SUPPLIED INFORMATION:
+ + + +

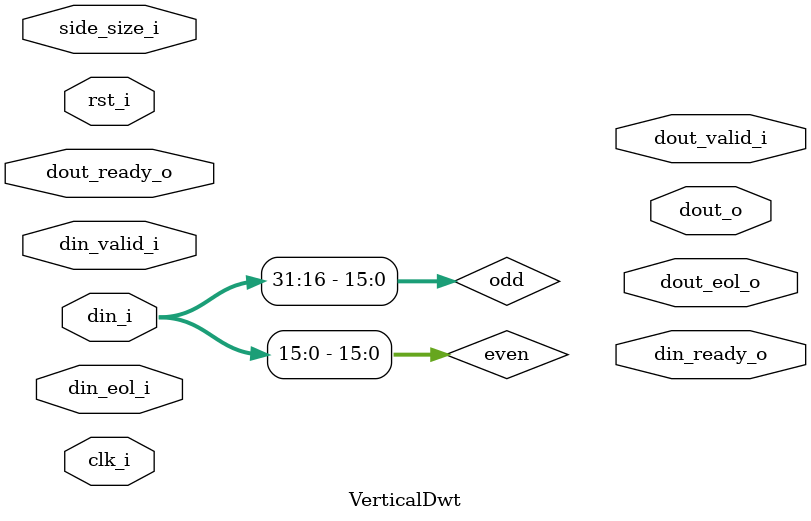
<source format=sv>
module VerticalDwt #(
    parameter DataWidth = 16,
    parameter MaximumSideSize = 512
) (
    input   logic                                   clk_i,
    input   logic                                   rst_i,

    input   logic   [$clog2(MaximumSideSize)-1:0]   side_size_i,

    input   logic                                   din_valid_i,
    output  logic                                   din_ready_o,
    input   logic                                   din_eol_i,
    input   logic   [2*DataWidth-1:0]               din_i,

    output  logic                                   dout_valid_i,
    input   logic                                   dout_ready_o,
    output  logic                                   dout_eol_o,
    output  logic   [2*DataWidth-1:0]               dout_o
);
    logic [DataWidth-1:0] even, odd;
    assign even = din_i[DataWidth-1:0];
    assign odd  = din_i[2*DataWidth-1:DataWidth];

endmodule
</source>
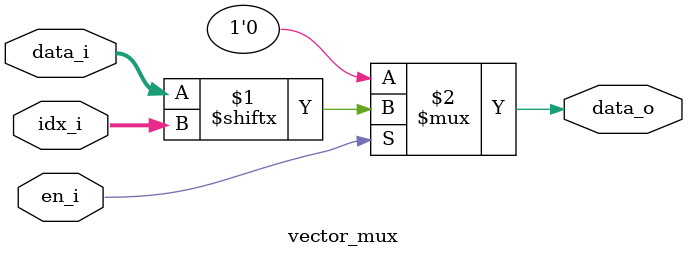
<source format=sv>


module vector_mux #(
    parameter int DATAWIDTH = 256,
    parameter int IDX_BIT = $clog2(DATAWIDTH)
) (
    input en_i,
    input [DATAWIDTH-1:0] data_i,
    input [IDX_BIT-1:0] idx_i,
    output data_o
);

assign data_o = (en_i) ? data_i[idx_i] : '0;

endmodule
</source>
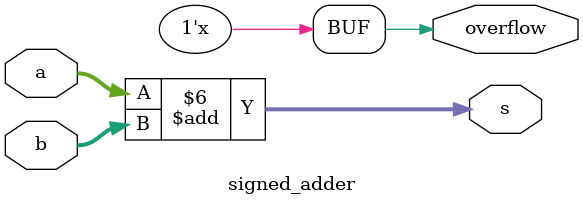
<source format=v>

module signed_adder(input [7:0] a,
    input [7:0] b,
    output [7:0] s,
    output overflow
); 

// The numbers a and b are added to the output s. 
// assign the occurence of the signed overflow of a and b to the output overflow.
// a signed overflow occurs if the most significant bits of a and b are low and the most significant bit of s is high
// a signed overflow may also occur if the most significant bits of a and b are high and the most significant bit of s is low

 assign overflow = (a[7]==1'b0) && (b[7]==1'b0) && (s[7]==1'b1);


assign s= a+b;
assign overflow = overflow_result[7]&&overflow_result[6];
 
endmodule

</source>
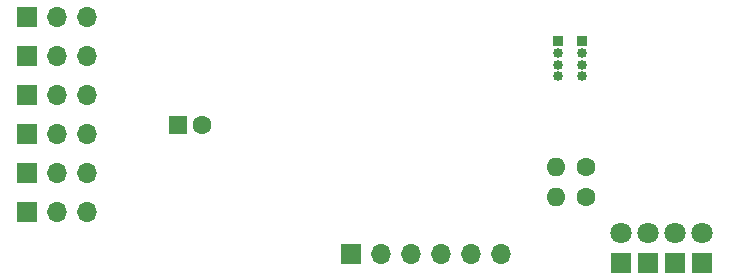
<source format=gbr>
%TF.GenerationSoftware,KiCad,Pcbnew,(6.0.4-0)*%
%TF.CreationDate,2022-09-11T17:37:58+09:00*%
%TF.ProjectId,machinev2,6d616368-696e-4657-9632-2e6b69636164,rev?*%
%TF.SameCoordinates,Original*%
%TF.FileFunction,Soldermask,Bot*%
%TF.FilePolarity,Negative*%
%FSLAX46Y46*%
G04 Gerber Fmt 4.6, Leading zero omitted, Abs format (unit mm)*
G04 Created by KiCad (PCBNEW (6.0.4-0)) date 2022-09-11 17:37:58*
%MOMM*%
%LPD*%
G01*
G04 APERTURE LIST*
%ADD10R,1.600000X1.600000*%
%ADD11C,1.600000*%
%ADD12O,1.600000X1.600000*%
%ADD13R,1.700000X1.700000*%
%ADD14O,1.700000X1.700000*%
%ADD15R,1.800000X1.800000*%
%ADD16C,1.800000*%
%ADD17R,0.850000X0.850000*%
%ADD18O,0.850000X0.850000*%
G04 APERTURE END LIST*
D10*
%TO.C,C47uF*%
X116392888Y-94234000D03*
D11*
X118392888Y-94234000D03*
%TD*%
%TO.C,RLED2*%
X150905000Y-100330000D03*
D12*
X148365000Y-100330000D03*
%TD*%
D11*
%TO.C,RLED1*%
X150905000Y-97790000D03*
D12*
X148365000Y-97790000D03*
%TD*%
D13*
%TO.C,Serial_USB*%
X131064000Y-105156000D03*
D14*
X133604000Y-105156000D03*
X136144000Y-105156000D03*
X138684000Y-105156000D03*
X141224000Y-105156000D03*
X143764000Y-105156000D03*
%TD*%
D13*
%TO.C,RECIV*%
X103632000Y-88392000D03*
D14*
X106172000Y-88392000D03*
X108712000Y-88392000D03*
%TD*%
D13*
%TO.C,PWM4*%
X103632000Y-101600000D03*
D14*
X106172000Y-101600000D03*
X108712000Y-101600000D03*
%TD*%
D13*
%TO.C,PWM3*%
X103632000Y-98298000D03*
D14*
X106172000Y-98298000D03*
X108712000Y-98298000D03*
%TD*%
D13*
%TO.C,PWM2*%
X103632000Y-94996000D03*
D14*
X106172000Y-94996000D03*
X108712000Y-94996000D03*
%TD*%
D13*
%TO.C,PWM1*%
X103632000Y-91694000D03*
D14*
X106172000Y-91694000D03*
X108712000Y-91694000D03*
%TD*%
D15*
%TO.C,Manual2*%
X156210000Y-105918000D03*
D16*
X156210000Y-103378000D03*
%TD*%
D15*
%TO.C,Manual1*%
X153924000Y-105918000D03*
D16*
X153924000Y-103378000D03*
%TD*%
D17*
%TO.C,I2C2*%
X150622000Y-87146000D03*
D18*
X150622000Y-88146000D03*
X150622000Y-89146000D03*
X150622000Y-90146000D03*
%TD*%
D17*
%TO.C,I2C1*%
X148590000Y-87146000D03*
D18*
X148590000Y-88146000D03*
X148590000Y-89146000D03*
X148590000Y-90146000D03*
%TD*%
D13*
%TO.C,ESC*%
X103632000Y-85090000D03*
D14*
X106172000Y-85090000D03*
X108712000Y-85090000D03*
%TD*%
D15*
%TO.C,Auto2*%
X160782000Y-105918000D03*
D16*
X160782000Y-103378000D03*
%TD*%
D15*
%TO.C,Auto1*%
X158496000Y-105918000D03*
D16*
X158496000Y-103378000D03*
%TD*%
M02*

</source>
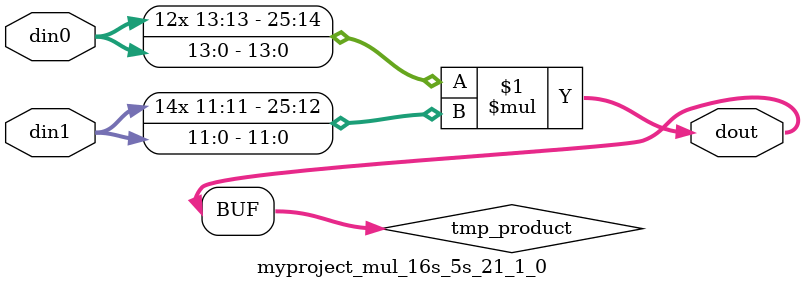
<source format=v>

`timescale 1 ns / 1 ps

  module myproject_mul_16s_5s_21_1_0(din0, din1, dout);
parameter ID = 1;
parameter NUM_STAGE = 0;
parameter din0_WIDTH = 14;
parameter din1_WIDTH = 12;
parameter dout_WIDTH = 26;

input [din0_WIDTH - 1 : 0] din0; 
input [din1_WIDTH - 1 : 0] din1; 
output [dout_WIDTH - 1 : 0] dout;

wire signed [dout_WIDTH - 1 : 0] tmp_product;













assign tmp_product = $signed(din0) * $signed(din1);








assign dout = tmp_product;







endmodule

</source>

+ + + +

Restate the data word for word without pictures.

<source format=sv>
module VerticalDwt #(
    parameter DataWidth = 16,
    parameter MaximumSideSize = 512
) (
    input   logic                                   clk_i,
    input   logic                                   rst_i,

    input   logic   [$clog2(MaximumSideSize)-1:0]   side_size_i,

    input   logic                                   din_valid_i,
    output  logic                                   din_ready_o,
    input   logic                                   din_eol_i,
    input   logic   [2*DataWidth-1:0]               din_i,

    output  logic                                   dout_valid_i,
    input   logic                                   dout_ready_o,
    output  logic                                   dout_eol_o,
    output  logic   [2*DataWidth-1:0]               dout_o
);
    logic [DataWidth-1:0] even, odd;
    assign even = din_i[DataWidth-1:0];
    assign odd  = din_i[2*DataWidth-1:DataWidth];

endmodule
</source>
<source format=sv>


module vector_mux #(
    parameter int DATAWIDTH = 256,
    parameter int IDX_BIT = $clog2(DATAWIDTH)
) (
    input en_i,
    input [DATAWIDTH-1:0] data_i,
    input [IDX_BIT-1:0] idx_i,
    output data_o
);

assign data_o = (en_i) ? data_i[idx_i] : '0;

endmodule
</source>
<source format=v>

module signed_adder(input [7:0] a,
    input [7:0] b,
    output [7:0] s,
    output overflow
); 

// The numbers a and b are added to the output s. 
// assign the occurence of the signed overflow of a and b to the output overflow.
// a signed overflow occurs if the most significant bits of a and b are low and the most significant bit of s is high
// a signed overflow may also occur if the most significant bits of a and b are high and the most significant bit of s is low

 assign overflow = (a[7]==1'b0) && (b[7]==1'b0) && (s[7]==1'b1);


assign s= a+b;
assign overflow = overflow_result[7]&&overflow_result[6];
 
endmodule

</source>
<source format=gbr>
%TF.GenerationSoftware,KiCad,Pcbnew,(6.0.4-0)*%
%TF.CreationDate,2022-09-11T17:37:58+09:00*%
%TF.ProjectId,machinev2,6d616368-696e-4657-9632-2e6b69636164,rev?*%
%TF.SameCoordinates,Original*%
%TF.FileFunction,Soldermask,Bot*%
%TF.FilePolarity,Negative*%
%FSLAX46Y46*%
G04 Gerber Fmt 4.6, Leading zero omitted, Abs format (unit mm)*
G04 Created by KiCad (PCBNEW (6.0.4-0)) date 2022-09-11 17:37:58*
%MOMM*%
%LPD*%
G01*
G04 APERTURE LIST*
%ADD10R,1.600000X1.600000*%
%ADD11C,1.600000*%
%ADD12O,1.600000X1.600000*%
%ADD13R,1.700000X1.700000*%
%ADD14O,1.700000X1.700000*%
%ADD15R,1.800000X1.800000*%
%ADD16C,1.800000*%
%ADD17R,0.850000X0.850000*%
%ADD18O,0.850000X0.850000*%
G04 APERTURE END LIST*
D10*
%TO.C,C47uF*%
X116392888Y-94234000D03*
D11*
X118392888Y-94234000D03*
%TD*%
%TO.C,RLED2*%
X150905000Y-100330000D03*
D12*
X148365000Y-100330000D03*
%TD*%
D11*
%TO.C,RLED1*%
X150905000Y-97790000D03*
D12*
X148365000Y-97790000D03*
%TD*%
D13*
%TO.C,Serial_USB*%
X131064000Y-105156000D03*
D14*
X133604000Y-105156000D03*
X136144000Y-105156000D03*
X138684000Y-105156000D03*
X141224000Y-105156000D03*
X143764000Y-105156000D03*
%TD*%
D13*
%TO.C,RECIV*%
X103632000Y-88392000D03*
D14*
X106172000Y-88392000D03*
X108712000Y-88392000D03*
%TD*%
D13*
%TO.C,PWM4*%
X103632000Y-101600000D03*
D14*
X106172000Y-101600000D03*
X108712000Y-101600000D03*
%TD*%
D13*
%TO.C,PWM3*%
X103632000Y-98298000D03*
D14*
X106172000Y-98298000D03*
X108712000Y-98298000D03*
%TD*%
D13*
%TO.C,PWM2*%
X103632000Y-94996000D03*
D14*
X106172000Y-94996000D03*
X108712000Y-94996000D03*
%TD*%
D13*
%TO.C,PWM1*%
X103632000Y-91694000D03*
D14*
X106172000Y-91694000D03*
X108712000Y-91694000D03*
%TD*%
D15*
%TO.C,Manual2*%
X156210000Y-105918000D03*
D16*
X156210000Y-103378000D03*
%TD*%
D15*
%TO.C,Manual1*%
X153924000Y-105918000D03*
D16*
X153924000Y-103378000D03*
%TD*%
D17*
%TO.C,I2C2*%
X150622000Y-87146000D03*
D18*
X150622000Y-88146000D03*
X150622000Y-89146000D03*
X150622000Y-90146000D03*
%TD*%
D17*
%TO.C,I2C1*%
X148590000Y-87146000D03*
D18*
X148590000Y-88146000D03*
X148590000Y-89146000D03*
X148590000Y-90146000D03*
%TD*%
D13*
%TO.C,ESC*%
X103632000Y-85090000D03*
D14*
X106172000Y-85090000D03*
X108712000Y-85090000D03*
%TD*%
D15*
%TO.C,Auto2*%
X160782000Y-105918000D03*
D16*
X160782000Y-103378000D03*
%TD*%
D15*
%TO.C,Auto1*%
X158496000Y-105918000D03*
D16*
X158496000Y-103378000D03*
%TD*%
M02*

</source>
<source format=v>

`timescale 1 ns / 1 ps

  module myproject_mul_16s_5s_21_1_0(din0, din1, dout);
parameter ID = 1;
parameter NUM_STAGE = 0;
parameter din0_WIDTH = 14;
parameter din1_WIDTH = 12;
parameter dout_WIDTH = 26;

input [din0_WIDTH - 1 : 0] din0; 
input [din1_WIDTH - 1 : 0] din1; 
output [dout_WIDTH - 1 : 0] dout;

wire signed [dout_WIDTH - 1 : 0] tmp_product;













assign tmp_product = $signed(din0) * $signed(din1);








assign dout = tmp_product;







endmodule

</source>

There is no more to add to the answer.